Abdullah’s brother was not involved in any resistance activities; according to his sister, his daily routine was: to the mosque, to work, back home. The two men were eventually found in a hiding place on basement level. In order to avoid having further damage inflicted on their home and family, they came out of hiding, volunteering themselves to soldiers. Shortly afterwards, the basement level was exploded by the IOF, a reminder of the collective punishment which will be inflicted on families of wanted men.

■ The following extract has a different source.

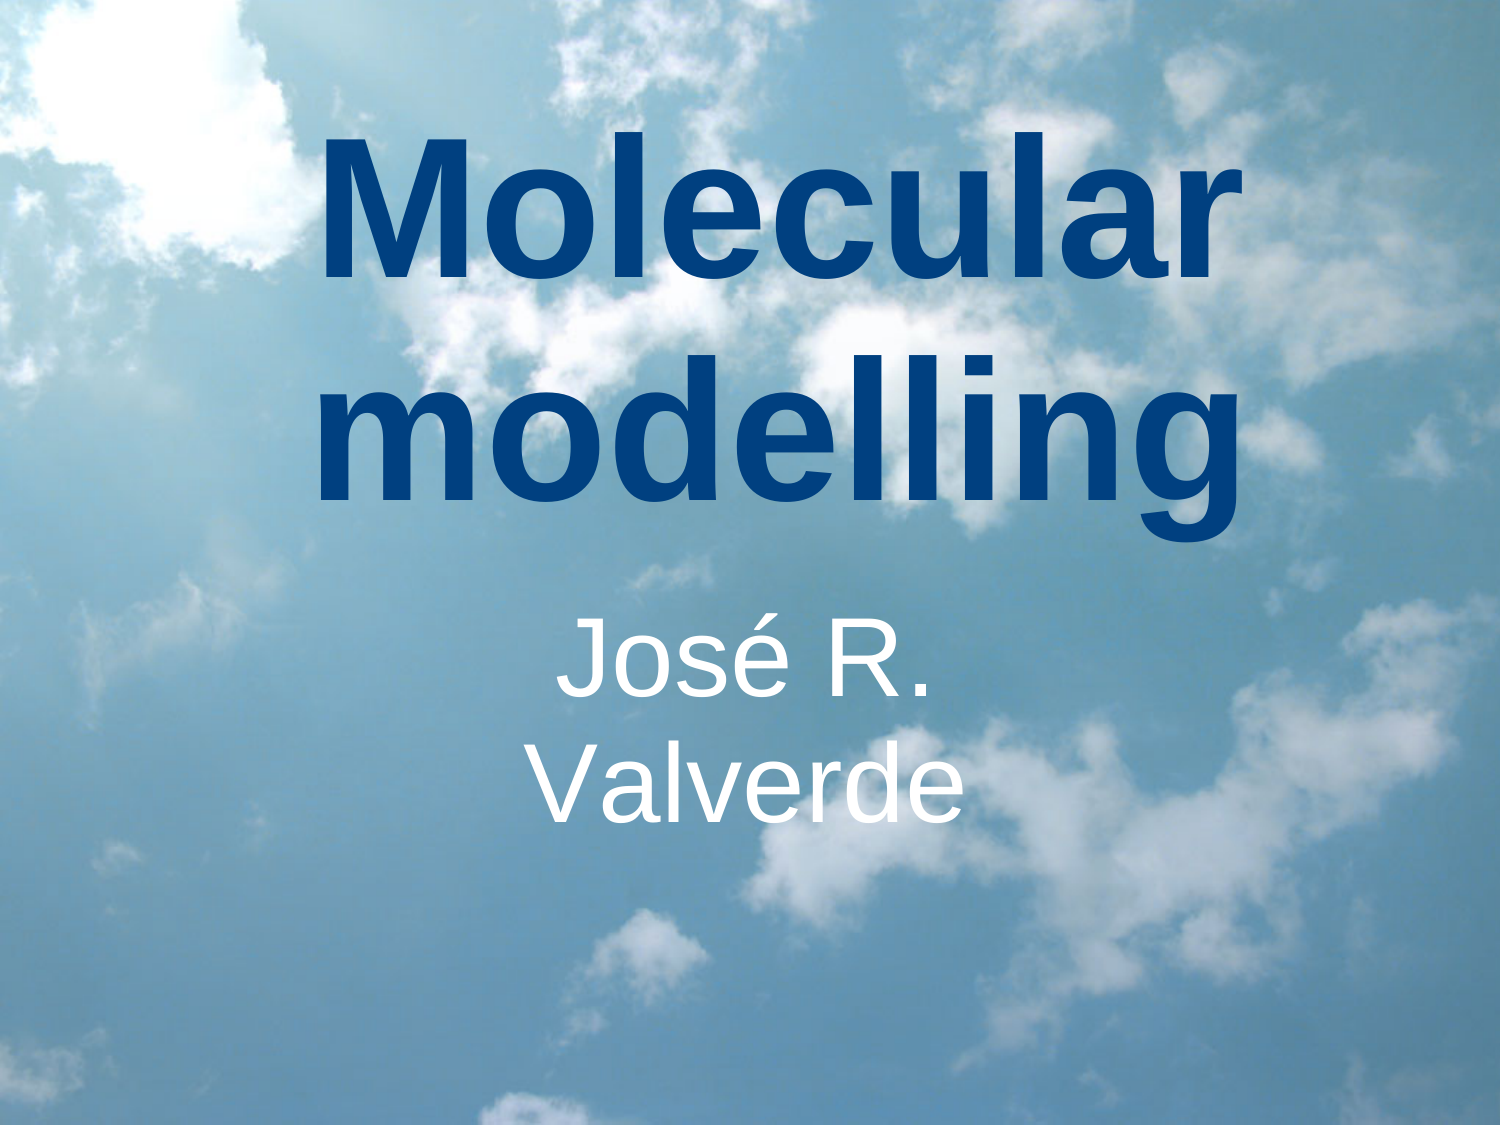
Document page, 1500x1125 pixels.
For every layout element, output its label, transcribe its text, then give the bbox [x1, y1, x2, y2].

picture [0, 0, 1500, 1125]
text_box José R. Valverde [339, 587, 1153, 854]
title Molecular modelling [142, 88, 1418, 552]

The blast from Abdullah’s basement rooms broke and cracked the 3 inch thick wall he shared with a basement floor neighbour. The neighbour recounted how soldiers told he and his mother to leave their home, he refusing, protesting his mother’s ill health and difficulty walking. Eventually he complied with the soldiers’ order and left, joining others from the floors above on the street. They were given no food or water from their 8:30am evacuation till release after 6pm, and were not permitted to use the toilet for most of the day. While men and women were separated, he reported how when finally allowed to use the toilet they were not permitted to close the door, embarrassing and offensive to women and men. A further insult was the refusal of IOF soldiers to allow the men to wash and pray.

Abdullah’s grandmother, surrounded by broken, shot, and damaged evidence of the IOF’s presence, made clear her feelings for non-Palestinians, non-Muslims: “After all Israel has done to us, we still just want peace.” She followed with a request: “We are not asking for financial support from you, just for justice, for people around the world to know the truth.”

Upon leaving the Balata camp home destroyed just days ago, the owner similarly expressed his wish for the world to know, thanking the visiting HRW repeatedly for showing interest in his family’s loss.